* _Instruction_: Please rewrite the material with each "Current role" changed to "Present role" and everything else left as it is. Leave out the pictures.

* _Entries supplied_:
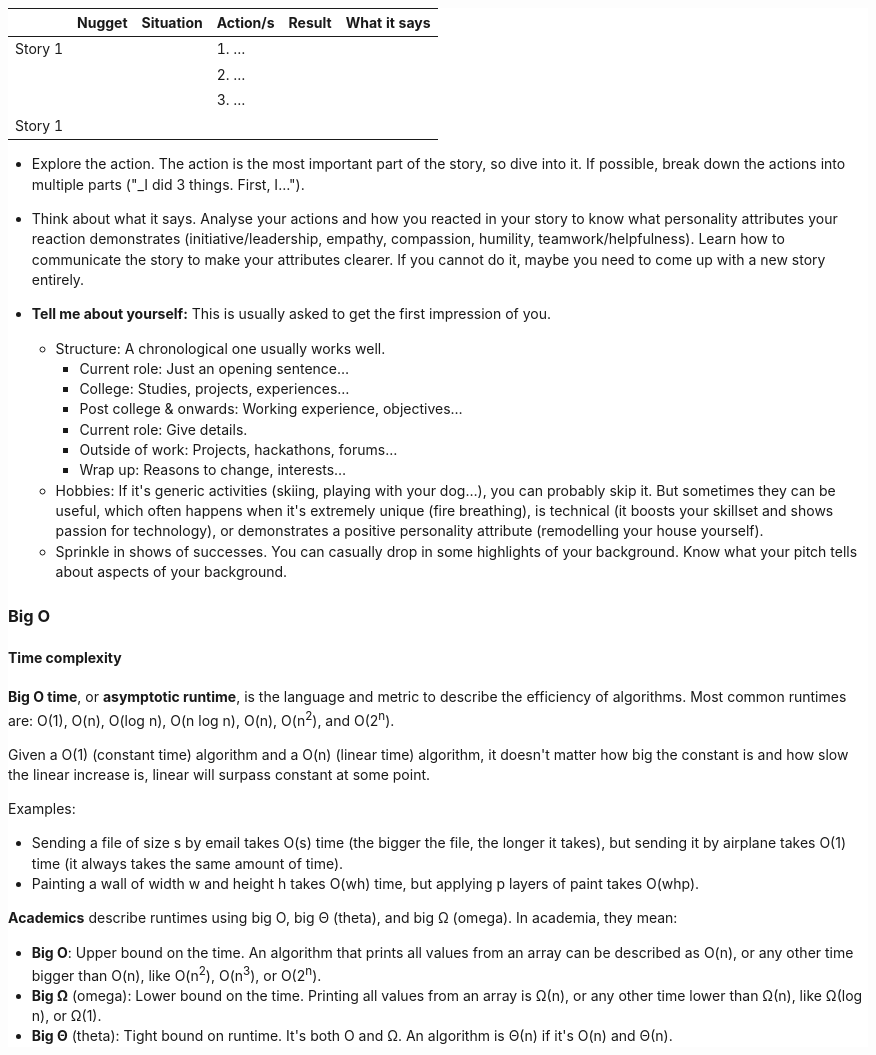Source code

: |         | Nugget | Situation | Action/s | Result | What it says |
|:--------|:-------|:----------|:---------|:-------|:-------------|
| Story 1 |        |           | 1. …     |        |              |
|         |        |           | 2. …     |        |              |
|         |        |           | 3. …     |        |              |
| Story 1 |        |           |          |        |              |

  - Explore the action. The action is the most important part of the story, so dive into it. If possible, break down the actions into multiple parts ("_I did 3 things. First, I…").
  - Think about what it says. Analyse your actions and how you reacted in your story to know what personality attributes your reaction demonstrates (initiative/leadership, empathy, compassion, humility, teamwork/helpfulness). Learn how to communicate the story to make your attributes clearer. If you cannot do it, maybe you need to come up with a new story entirely.

- **Tell me about yourself:** This is usually asked to get the first impression of you.

  - Structure: A chronological one usually works well.
    - Current role: Just an opening sentence…
    - College: Studies, projects, experiences…
    - Post college & onwards: Working experience, objectives…
    - Current role: Give details.
    - Outside of work: Projects, hackathons, forums…
    - Wrap up: Reasons to change, interests…
  - Hobbies: If it's generic activities (skiing, playing with your dog…), you can probably skip it. But sometimes they can be useful, which often happens when it's extremely unique (fire breathing), is technical (it boosts your skillset and shows passion for technology), or demonstrates a positive personality attribute (remodelling your house yourself).
  - Sprinkle in shows of successes. You can casually drop in some highlights of your background. Know what your pitch tells about aspects of your background.


### Big O

#### Time complexity

**Big O time**, or **asymptotic runtime**, is the language and metric to describe the efficiency of algorithms. Most common runtimes are: O(1), O(n), O(log n), O(n log n), O(n), O(n<sup>2</sup>), and O(2<sup>n</sup>).

Given a O(1) (constant time) algorithm and a O(n) (linear time) algorithm, it doesn't matter how big the constant is and how slow the linear increase is, linear will surpass constant at some point.

Examples:

- Sending a file of size s by email takes O(s) time (the bigger the file, the longer it takes), but sending it by airplane takes O(1) time (it always takes the same amount of time).
- Painting a wall of width w and height h takes O(wh) time, but applying p layers of paint takes O(whp).

**Academics** describe runtimes using big O, big Θ (theta), and big Ω (omega). In academia, they mean:

- __Big O__: Upper bound on the time. An algorithm that prints all values from an array can be described as O(n), or any other time bigger than O(n), like O(n<sup>2</sup>), O(n<sup>3</sup>), or O(2<sup>n</sup>).
- __Big Ω__ (omega): Lower bound on the time. Printing all values from an array is Ω(n), or any other time lower than Ω(n), like Ω(log n), or Ω(1).
- __Big Θ__ (theta): Tight bound on runtime. It's both O and Ω. An algorithm is Θ(n) if it's O(n) and Θ(n).
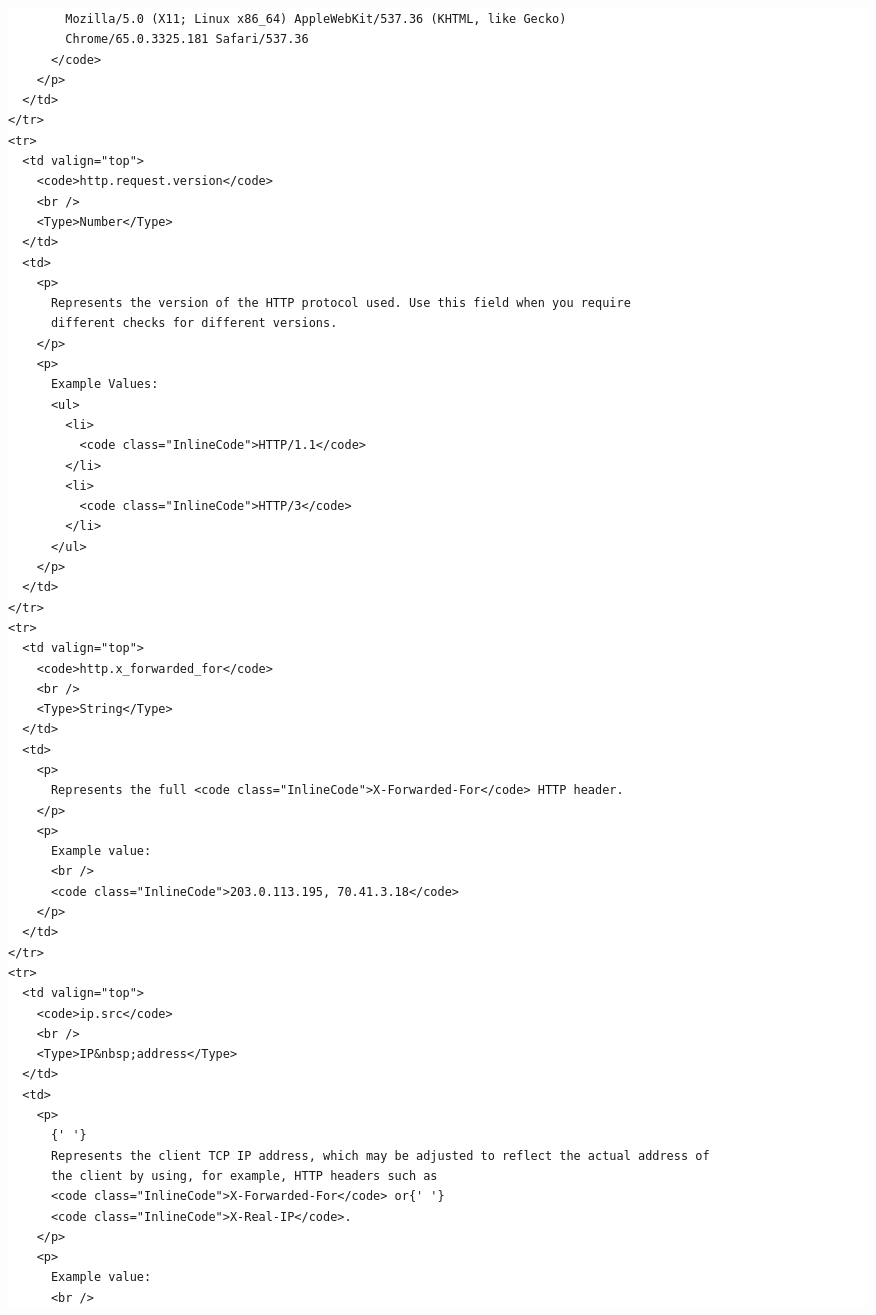             Mozilla/5.0 (X11; Linux x86_64) AppleWebKit/537.36 (KHTML, like Gecko)
            Chrome/65.0.3325.181 Safari/537.36
          </code>
        </p>
      </td>
    </tr>
    <tr>
      <td valign="top">
        <code>http.request.version</code>
        <br />
        <Type>Number</Type>
      </td>
      <td>
        <p>
          Represents the version of the HTTP protocol used. Use this field when you require
          different checks for different versions.
        </p>
        <p>
          Example Values:
          <ul>
            <li>
              <code class="InlineCode">HTTP/1.1</code>
            </li>
            <li>
              <code class="InlineCode">HTTP/3</code>
            </li>
          </ul>
        </p>
      </td>
    </tr>
    <tr>
      <td valign="top">
        <code>http.x_forwarded_for</code>
        <br />
        <Type>String</Type>
      </td>
      <td>
        <p>
          Represents the full <code class="InlineCode">X-Forwarded-For</code> HTTP header.
        </p>
        <p>
          Example value:
          <br />
          <code class="InlineCode">203.0.113.195, 70.41.3.18</code>
        </p>
      </td>
    </tr>
    <tr>
      <td valign="top">
        <code>ip.src</code>
        <br />
        <Type>IP&nbsp;address</Type>
      </td>
      <td>
        <p>
          {' '}
          Represents the client TCP IP address, which may be adjusted to reflect the actual address of
          the client by using, for example, HTTP headers such as
          <code class="InlineCode">X-Forwarded-For</code> or{' '}
          <code class="InlineCode">X-Real-IP</code>.
        </p>
        <p>
          Example value:
          <br />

* _Result below_:
Source code

: |         | Nugget | Situation | Action/s | Result | What it says |
|:--------|:-------|:----------|:---------|:-------|:-------------|
| Story 1 |        |           | 1. …     |        |              |
|         |        |           | 2. …     |        |              |
|         |        |           | 3. …     |        |              |
| Story 1 |        |           |          |        |              |

  - Explore the action. The action is the most important part of the story, so dive into it. If possible, break down the actions into multiple parts ("_I did 3 things. First, I…").
  - Think about what it says. Analyse your actions and how you reacted in your story to know what personality attributes your reaction demonstrates (initiative/leadership, empathy, compassion, humility, teamwork/helpfulness). Learn how to communicate the story to make your attributes clearer. If you cannot do it, maybe you need to come up with a new story entirely.

- **Tell me about yourself:** This is usually asked to get the first impression of you.

  - Structure: A chronological one usually works well.
    - Present role: Just an opening sentence…
    - College: Studies, projects, experiences…
    - Post college & onwards: Working experience, objectives…
    - Present role: Give details.
    - Outside of work: Projects, hackathons, forums…
    - Wrap up: Reasons to change, interests…
  - Hobbies: If it's generic activities (skiing, playing with your dog…), you can probably skip it. But sometimes they can be useful, which often happens when it's extremely unique (fire breathing), is technical (it boosts your skillset and shows passion for technology), or demonstrates a positive personality attribute (remodelling your house yourself).
  - Sprinkle in shows of successes. You can casually drop in some highlights of your background. Know what your pitch tells about aspects of your background.


### Big O

#### Time complexity

**Big O time**, or **asymptotic runtime**, is the language and metric to describe the efficiency of algorithms. Most common runtimes are: O(1), O(n), O(log n), O(n log n), O(n), O(n<sup>2</sup>), and O(2<sup>n</sup>).

Given a O(1) (constant time) algorithm and a O(n) (linear time) algorithm, it doesn't matter how big the constant is and how slow the linear increase is, linear will surpass constant at some point.

Examples:

- Sending a file of size s by email takes O(s) time (the bigger the file, the longer it takes), but sending it by airplane takes O(1) time (it always takes the same amount of time).
- Painting a wall of width w and height h takes O(wh) time, but applying p layers of paint takes O(whp).

**Academics** describe runtimes using big O, big Θ (theta), and big Ω (omega). In academia, they mean:

- __Big O__: Upper bound on the time. An algorithm that prints all values from an array can be described as O(n), or any other time bigger than O(n), like O(n<sup>2</sup>), O(n<sup>3</sup>), or O(2<sup>n</sup>).
- __Big Ω__ (omega): Lower bound on the time. Printing all values from an array is Ω(n), or any other time lower than Ω(n), like Ω(log n), or Ω(1).
- __Big Θ__ (theta): Tight bound on runtime. It's both O and Ω. An algorithm is Θ(n) if it's O(n) and Θ(n).
             Mozilla/5.0 (X11; Linux x86_64) AppleWebKit/537.36 (KHTML, like Gecko)
            Chrome/65.0.3325.181 Safari/537.36
          </code>
        </p>
      </td>
    </tr>
    <tr>
      <td valign="top">
        <code>http.request.version</code>
        <br />
        <Type>Number</Type>
      </td>
      <td>
        <p>
          Represents the version of the HTTP protocol used. Use this field when you require
          different checks for different versions.
        </p>
        <p>
          Example Values:
          <ul>
            <li>
              <code class="InlineCode">HTTP/1.1</code>
            </li>
            <li>
              <code class="InlineCode">HTTP/3</code>
            </li>
          </ul>
        </p>
      </td>
    </tr>
    <tr>
      <td valign="top">
        <code>http.x_forwarded_for</code>
        <br />
        <Type>String</Type>
      </td>
      <td>
        <p>
          Represents the full <code class="InlineCode">X-Forwarded-For</code> HTTP header.
        </p>
        <p>
          Example value:
          <br />
          <code class="InlineCode">203.0.113.195, 70.41.3.18</code>
        </p>
      </td>
    </tr>
    <tr>
      <td valign="top">
        <code>ip.src</code>
        <br />
        <Type>IP&nbsp;address</Type>
      </td>
      <td>
        <p>
          {' '}
          Represents the client TCP IP address, which may be adjusted to reflect the actual address of
          the client by using, for example, HTTP headers such as
          <code class="InlineCode">X-Forwarded-For</code> or{' '}
          <code class="InlineCode">X-Real-IP</code>.
        </p>
        <p>
          Example value:
          <br />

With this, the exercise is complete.